Aim of the task: Return exactly the lines below, starting with the one that has "きている5つの重要な動きを整理します。" and going on through the one that has "ンプ氏の署名見送りが示す「分かれ道」".

The data:
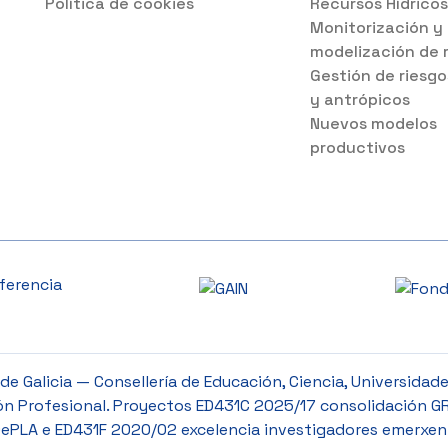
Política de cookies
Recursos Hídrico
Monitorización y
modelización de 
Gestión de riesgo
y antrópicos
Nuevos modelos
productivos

---

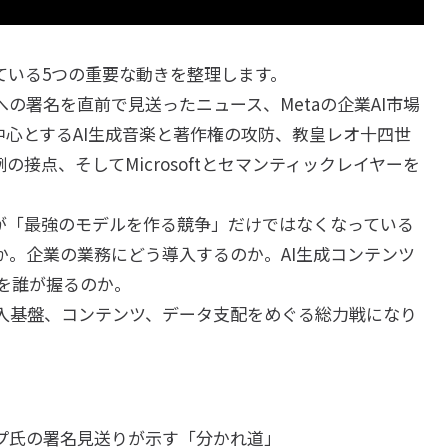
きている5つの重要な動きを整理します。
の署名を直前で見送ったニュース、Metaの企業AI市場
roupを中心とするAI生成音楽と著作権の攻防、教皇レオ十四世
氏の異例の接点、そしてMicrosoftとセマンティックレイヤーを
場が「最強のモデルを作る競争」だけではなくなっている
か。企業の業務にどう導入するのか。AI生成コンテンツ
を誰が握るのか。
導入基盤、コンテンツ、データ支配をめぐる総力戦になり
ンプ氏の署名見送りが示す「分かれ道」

Task response:
きている5つの重要な動きを整理します。
の署名を直前で見送ったニュース、Metaの企業AI市場
roupを中心とするAI生成音楽と著作権の攻防、教皇レオ十四世
氏の異例の接点、そしてMicrosoftとセマンティックレイヤーを
場が「最強のモデルを作る競争」だけではなくなっている
か。企業の業務にどう導入するのか。AI生成コンテンツ
を誰が握るのか。
導入基盤、コンテンツ、データ支配をめぐる総力戦になり
ンプ氏の署名見送りが示す「分かれ道」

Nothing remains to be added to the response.